Photo: Adobe Stock
U.S. Supreme Court Justice Clarence Thomas has criticized the recent leak of a draft opinion suggesting the court will overturn Roe v. Wade as a “tremendously bad” betrayal of the court’s trust.
Thomas made the remarks in Dallas on Friday while speaking at the Old Parkland Conference, a meeting to discuss the various challenges facing the black community today.
“I do think what happened at the court was tremendously bad,” Thomas opined, adding that there was a time when the notion of such a leak would be considered unthinkable out of reverence for the court.
“It was beyond anyone’s understanding, or at least anyone’s imagination, that someone would do that,” advised the veteran justice of more than 30 years. “And look where we are now, where now that trust or that belief is gone forever.”

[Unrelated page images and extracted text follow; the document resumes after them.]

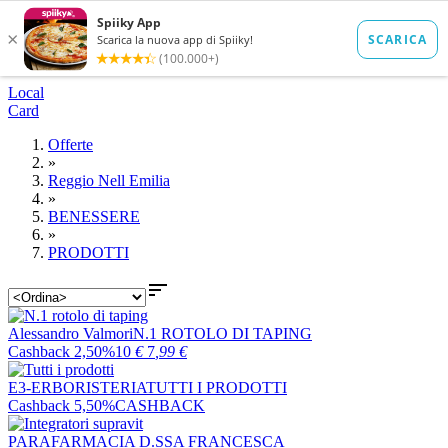
Local
Card
Offerte
»
Reggio Nell Emilia
»
BENESSERE
»
PRODOTTI

Alessandro Valmori
N.1 ROTOLO DI TAPING
Cashback 2,50%
10
€
7
,99
€
E3-ERBORISTERIA
TUTTI I PRODOTTI
Cashback 5,50%
CASHBACK
PARAFARMACIA D.SSA FRANCESCA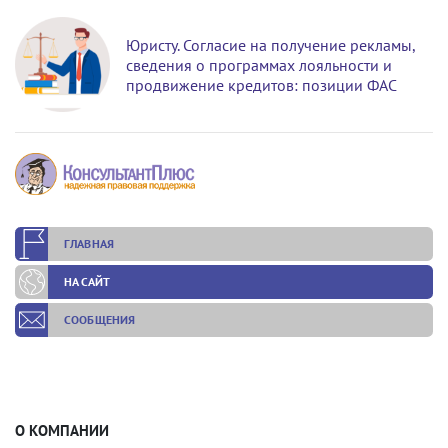
Юристу. Согласие на получение рекламы,
сведения о программах лояльности и
продвижение кредитов: позиции ФАС
ГЛАВНАЯ
НА САЙТ
СООБЩЕНИЯ
О КОМПАНИИ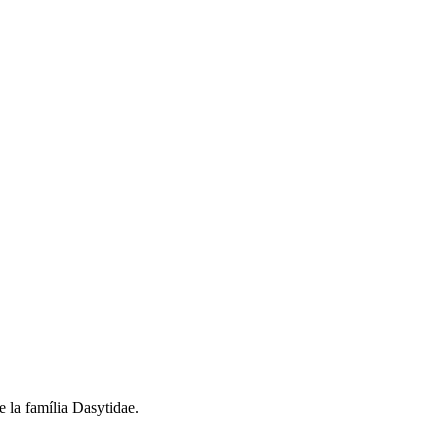
de la família Dasytidae.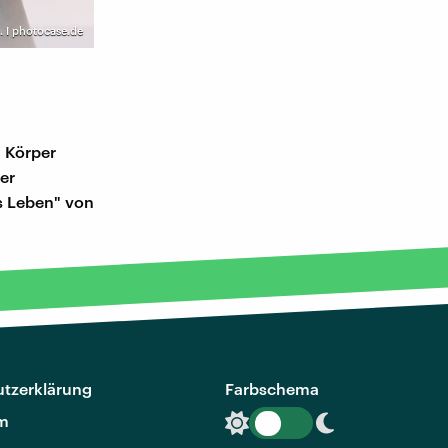
.. I photocase.de
m Körper
er
es Leben" von
tzerklärung
Farbschema
m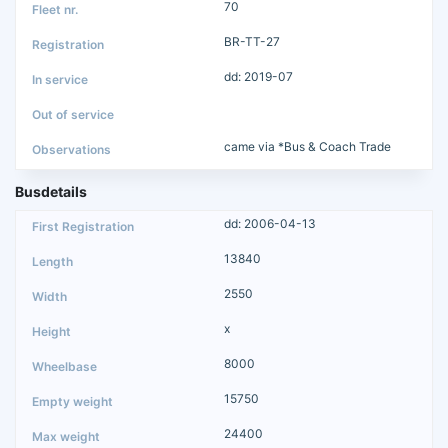
70
BR-TT-27
dd: 2019-07
came via *Bus & Coach Trade
Busdetails
dd: 2006-04-13
13840
2550
x
8000
15750
24400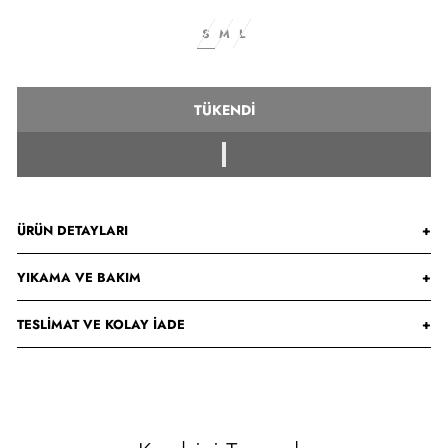
S
M
L
TÜKENDI
ÜRÜN DETAYLARI
+
YIKAMA VE BAKIM
+
TESLIMAT VE KOLAY İADE
+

Thomas decried the protests that have broken out in front of his fellow conservative justices’ homes, calling them a departure from the long-held respect for the court. Earning applause, he emphasized the importance of maintaining civil discourse.
“It is incumbent on us to always act appropriately and not to repay tit for tat,” he noted, adding, “We are to conduct ourselves better than they conduct themselves.”
As for the direction and future of the country, Thomas expressed concern over the consequences of continued attacks on the court and other institutions necessary to a free society.
“I wonder how long we’re going to have these institutions at the rate we’re undermining them,” he said. “And then I wonder, when they’re gone or destabilized, what we’re going to have as a country – and I don’t think that the prospects are good if we continue to lose them.”